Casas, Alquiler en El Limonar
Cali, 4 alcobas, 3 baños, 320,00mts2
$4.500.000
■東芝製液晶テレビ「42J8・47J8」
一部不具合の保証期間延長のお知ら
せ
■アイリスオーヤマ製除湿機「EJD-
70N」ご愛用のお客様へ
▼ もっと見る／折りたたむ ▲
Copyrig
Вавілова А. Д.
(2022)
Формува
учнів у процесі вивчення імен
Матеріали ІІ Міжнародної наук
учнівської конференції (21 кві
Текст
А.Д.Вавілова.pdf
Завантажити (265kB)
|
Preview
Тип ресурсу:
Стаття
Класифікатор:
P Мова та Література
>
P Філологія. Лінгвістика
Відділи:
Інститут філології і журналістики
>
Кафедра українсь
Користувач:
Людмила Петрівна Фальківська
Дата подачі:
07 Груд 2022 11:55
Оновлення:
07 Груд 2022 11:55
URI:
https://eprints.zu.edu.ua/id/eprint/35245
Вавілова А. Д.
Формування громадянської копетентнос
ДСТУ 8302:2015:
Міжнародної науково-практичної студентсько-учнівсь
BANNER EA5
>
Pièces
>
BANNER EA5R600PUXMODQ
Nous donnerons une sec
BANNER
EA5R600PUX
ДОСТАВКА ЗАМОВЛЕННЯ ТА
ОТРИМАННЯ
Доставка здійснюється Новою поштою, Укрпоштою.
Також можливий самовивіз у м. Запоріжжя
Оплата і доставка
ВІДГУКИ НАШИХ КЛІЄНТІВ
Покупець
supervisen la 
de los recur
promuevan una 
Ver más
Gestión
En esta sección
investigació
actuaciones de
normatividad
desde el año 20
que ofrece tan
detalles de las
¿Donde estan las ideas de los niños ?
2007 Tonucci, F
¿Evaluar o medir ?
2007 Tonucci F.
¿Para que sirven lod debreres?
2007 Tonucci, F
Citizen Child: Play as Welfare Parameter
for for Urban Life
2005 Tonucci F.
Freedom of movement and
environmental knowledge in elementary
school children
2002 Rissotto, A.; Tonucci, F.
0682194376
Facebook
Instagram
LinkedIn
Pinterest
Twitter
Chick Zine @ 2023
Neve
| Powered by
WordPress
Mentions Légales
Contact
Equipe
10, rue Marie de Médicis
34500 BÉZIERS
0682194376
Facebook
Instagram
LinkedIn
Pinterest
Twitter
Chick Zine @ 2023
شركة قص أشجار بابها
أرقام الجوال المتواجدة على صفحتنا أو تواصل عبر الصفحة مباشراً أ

────

▶ ACTIVITY
A single figure is expected: the count of lines in the data above that include the word "Tonucci".

▶ EXERCISE OUTPUT
5